La sentencia del Tribunal Supremo de 15 de octubre. ratifica su anterior doctrina, expuesta en otra sentencia de 20 de diciembre de 1980, que condenó a una mujer por haber abortado en Francia. Esta especie de derecho de persecución de conductas ilícitas realizadas fuera de nuestras fronteras es tanto más sorprendente cuanto que los abortos voluntarios de ambas mujeres no son considerados como delitos por las leyes de Francia y del Reino Unido. De esta forma, la aparatosa contradicción existente entre el derecho occidental y la normativa penal española no es resuelta mediante la adecuación de nuestras leyes al espacio jurídico europeo, sino a través de una bizantina y laboriosa interpretación que permite, con lógica que resultará aberrante para el sentido común, castigar con penas de privación de libertad a mujeres que han abortado legalmente en el extranjero. Pueden ir apalabrando los servicios de un abogado y ahorrando dinero para la fianza no sólo las mujeres valencianas que reconocen haber abortado con ayuda del doctor Enguix, sino también las decenas de miles de españolas que han viajado a Londres durante los últimos años para interrumpir voluntariamente su embarazo.
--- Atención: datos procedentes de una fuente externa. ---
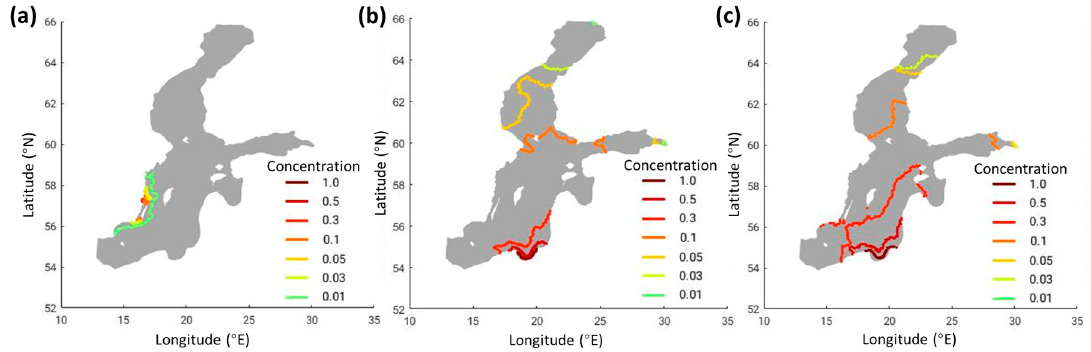
Figure 8. Isolines of maximum solute concentration over the simulation period for the total nutrient release scenario. ( a ) Kalmar County coast case with standard solute release; ( b ) Vistula River coast case with total nitrogen (TN)-proportional 35.6 times higher solute release; ( c ) Vistula River coast case with total phosphorus (TP)-proportional 55.1 times higher solute release.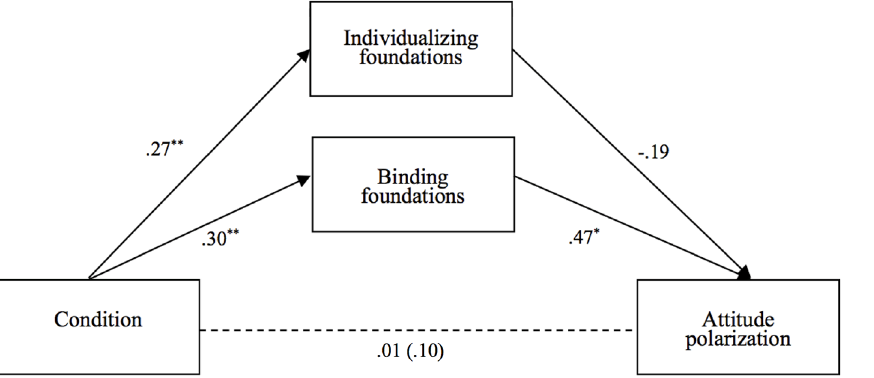
Figure 1. Indirect effect of Condition (moral vs practical) on attitude polarization via both indices of moral expressiveness (coding: Moral = 1, Practical =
Por lo demás, la doctrina sentada por el Tribunal Supremo ofrece aspectos criticables no sólo para el sentido común, sino también para la sensibilidad jurídica. El principio de territorialidad de la ley penal, aunque prevalente en nuestro ordenamiento jurídico, tiene como excepción el caso del "español que cometiere un delito en país extranjero contra otro español". El Tribunal Supremo ha resuelto extender, por analogía, la condición de vida española al feto que padeció la práctica abortiva realizada por una española en país extranjero. Sin embargo, el Código Civil establece que "el nacimiento determina la personalidad", y que, "para los efectos civiles, sólo se reputará nacido el feto que tuviere figura humana y viviere 24 horas enteramente desprendido del seno materno". La ficción jurídica del nasciturus -según la cual "el concebido se tiene por nacido para todos los efectos que le sean favorables", siempre que nazca con las condiciones anteriormente expresadas- ha tenido hasta ahora como único campo de aplicación el derecho de sucesiones y las donaciones. Su extensión analógica al derecho penal contradice los principios de mínima intervención de un ordenamiento que no puede ser construido sobre ficciones legales. Para defender sus tesis, el Tribunal Supremo llama en su ayuda al artículo 15 de la Constitución. Pero la apresurada interpretación de que la formulación constitucional -"todos tienen derecho a la vida"- incluye también al feto tropieza con el artículo 62 del Pacto Internacional de Derechos Civiles y Humanos, suscrito por España en 1976, que declara que "el derecho a la vida es inherente a la persona humana".

Esta doctrina plantea otros muchos problemas. ¿Cuál sería la ciudadanía de un feto cuyos progenitores tuvieran distinto pasaporte o doble nacionalidad? La nacionalidad, por lo demás, no es un derecho de la personalidad, un bien sustancial, sino una condición jurídica renunciable e intercambiable, como demuestran las gentes que cambian de ciudadanía o son apátridas. Además la afirmación de que el nasciturus abortado en Londres es una vida española implicaría, en estricta lógica jurídica, un delito de asesinato o de infanticidio, no un delito de aborto. Dado que, según algunas estadísticas, viajan anualmente a Londres unas 20.000 españolas para interrumpir legalmente -según las normas del Reino Unido- su embarazo, la coherencia de la doctrina jurisprudencial exigiría tal vez la ruptura de relaciones diplomáticas con un país que acepta con naturalidad 20.000 asesinatos anuales de españoles. A decir verdad, en la línea del entendimiento que los tribunales parecen iniciar ninguno de estos disparates nos lo parecen.